EU:Recht zum Alarmschlagen

Die EU reagiert auf Skandale wie Lux Leaks und Panama Papers: Damit sich Hinweisgeber trauen, Missstände zu benennen, gibt es künftig Regeln zum Schutz der Whistleblower.

Von Alexander Mühlauer, Brüssel

Ohne Whistleblower wären Enthüllungen wie Lux Leaks oder Panama Papers wohl nie an die Öffentlichkeit gelangt. Mit ihren Hinweisen deckten die Informanten Missstände auf und stießen eine weltweite Debatte über Steuergerechtigkeit an. "Whistleblower tun das Richtige für die Gesellschaft und sollten von uns geschützt werden, damit sie dafür nicht bestraft, entlassen, degradiert oder vor Gericht verklagt werden", sagte EU-Kommissionsvizepräsident Frans Timmermans am Dienstag. In der Nacht zuvor hatten sich Unterhändler der EU-Staaten, des Europäischen Parlaments und der EU-Kommission auf einheitliche Regeln zum Schutz von Hinweisgebern geeinigt.

Künftig sollen etwa Arbeitnehmer, die Verstöße in ihrem Unternehmen oder ihrer Organisationen offenlegen wollen, keinerlei Repressalien mehr zu befürchten haben. Nach dem Willen der EU-Verhandler soll niemand mehr aus Angst vor Vergeltung abgehalten werden, seine Bedenken zu äußern. Die Nichtregierungsorganisation Transparency International bezeichnete das Verhandlungsergebnis als "historisch". Auch der Deutsche Gewerkschaftsbund begrüßte den Kompromiss: "Eine solche Regelung macht es wahrscheinlicher, dass Wirtschaftsskandale mit Hilfe von integren und mutigen Beschäftigten ans Licht kommen und diese gleichzeitig vollen Schutz genießen."

Der Einigung war ein langer Streit über die Regeln für Hinweisgeber beim Melden von Missständen vorausgegangen. Die EU-Staaten hatten sich für ein dreistufiges Verfahren ausgesprochen: Bevor Informanten an die Öffentlichkeit gehen dürfen, sollten sie sich zunächst an eine unternehmensinterne Stelle wenden und dann an eine Aufsichtsbehörde außerhalb. Das Europaparlament hatte hingegen darauf gedrungen, dass Whistleblower selbst wählen können, wie und wo sie Alarm schlagen. Die nun erzielte Einigung hält im Prinzip an dem dreistufigen Meldeverfahren fest. Der Weg über betriebsinterne Kanäle ist laut EU-Kommission aber nur vorgeschrieben, wenn das Problem so auch tatsächlich "wirksam angegangen" werden kann und die Hinweisgeber "keine Vergeltungsmaßnahmen riskieren". Andernfalls könnten sie sich an die Behörden wenden.
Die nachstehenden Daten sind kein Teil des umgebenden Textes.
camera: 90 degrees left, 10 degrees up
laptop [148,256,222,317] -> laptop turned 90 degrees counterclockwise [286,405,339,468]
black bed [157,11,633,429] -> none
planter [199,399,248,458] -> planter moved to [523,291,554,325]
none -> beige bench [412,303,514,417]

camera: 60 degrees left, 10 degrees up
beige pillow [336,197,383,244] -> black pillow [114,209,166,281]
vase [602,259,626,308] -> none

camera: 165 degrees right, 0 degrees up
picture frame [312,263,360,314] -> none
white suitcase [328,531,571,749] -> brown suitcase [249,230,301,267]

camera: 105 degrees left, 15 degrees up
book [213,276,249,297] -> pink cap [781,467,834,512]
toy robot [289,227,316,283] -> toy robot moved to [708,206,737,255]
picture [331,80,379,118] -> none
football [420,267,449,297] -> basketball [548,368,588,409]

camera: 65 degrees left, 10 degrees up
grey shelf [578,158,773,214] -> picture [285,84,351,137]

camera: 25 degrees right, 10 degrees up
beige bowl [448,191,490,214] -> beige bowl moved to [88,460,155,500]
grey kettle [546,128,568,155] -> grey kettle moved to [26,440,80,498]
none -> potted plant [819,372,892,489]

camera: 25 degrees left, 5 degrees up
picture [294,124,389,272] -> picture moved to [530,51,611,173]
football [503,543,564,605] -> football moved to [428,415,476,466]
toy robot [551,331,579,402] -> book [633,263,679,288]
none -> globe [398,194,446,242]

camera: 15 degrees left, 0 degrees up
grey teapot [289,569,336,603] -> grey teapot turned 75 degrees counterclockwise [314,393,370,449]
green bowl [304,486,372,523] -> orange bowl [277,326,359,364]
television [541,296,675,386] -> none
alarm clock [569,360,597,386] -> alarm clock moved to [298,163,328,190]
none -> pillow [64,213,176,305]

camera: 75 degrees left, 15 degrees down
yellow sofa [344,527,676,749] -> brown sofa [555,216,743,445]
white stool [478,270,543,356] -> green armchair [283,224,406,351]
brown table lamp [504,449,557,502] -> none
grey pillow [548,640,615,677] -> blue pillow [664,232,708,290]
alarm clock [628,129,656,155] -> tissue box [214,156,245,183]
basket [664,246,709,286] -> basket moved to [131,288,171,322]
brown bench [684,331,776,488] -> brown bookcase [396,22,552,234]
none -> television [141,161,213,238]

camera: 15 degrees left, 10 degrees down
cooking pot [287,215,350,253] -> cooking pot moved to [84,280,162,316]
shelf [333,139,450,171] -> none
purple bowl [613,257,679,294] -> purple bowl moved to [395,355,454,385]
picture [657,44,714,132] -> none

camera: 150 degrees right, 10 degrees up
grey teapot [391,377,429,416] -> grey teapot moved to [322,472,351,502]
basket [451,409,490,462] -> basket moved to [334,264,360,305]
In bestimmten Fällen dürfen Whistleblower auch an die Öffentlichkeit gehen, etwa über Medien. Dies ist etwa erlaubt, wenn Behörden nicht angemessen auf einen gemeldeten Missstand reagieren, das öffentliche Interesse gefährdet oder das Melden an die Behörde aus gewichtigen Gründen keine Option ist. Letzteres könne der Fall sein, wenn die betroffene Behörde und der Straftäter Absprachen getroffen haben.

Das neue Gesetz wird insbesondere bei Verstößen gegen EU-Recht bei Geldwäsche, Unternehmensbesteuerung, Daten- und Umweltschutz sowie Lebensmittelsicherheit angewendet. Die EU-Staaten und das Europäische Parlament müssen die Einigung noch formell bestätigen. Anschließend müssen die Mitgliedsländer die neuen Regeln in nationales Recht umwandeln. EU-Justizkommissarin Věra Jourová sprach von einem "ausgewogenem System". Arbeitgeber würden ermutigt, Probleme intern zu lösen. Hinweisgeber hätten auch andere Möglichkeiten - "ohne Angst vor Vergeltung haben zu müssen", sagte Jourová. "Whistleblower bekommen in Europa künftig den Schutz, den sie verdienen", so der grüne Europaabgeordnete Sven Giegold.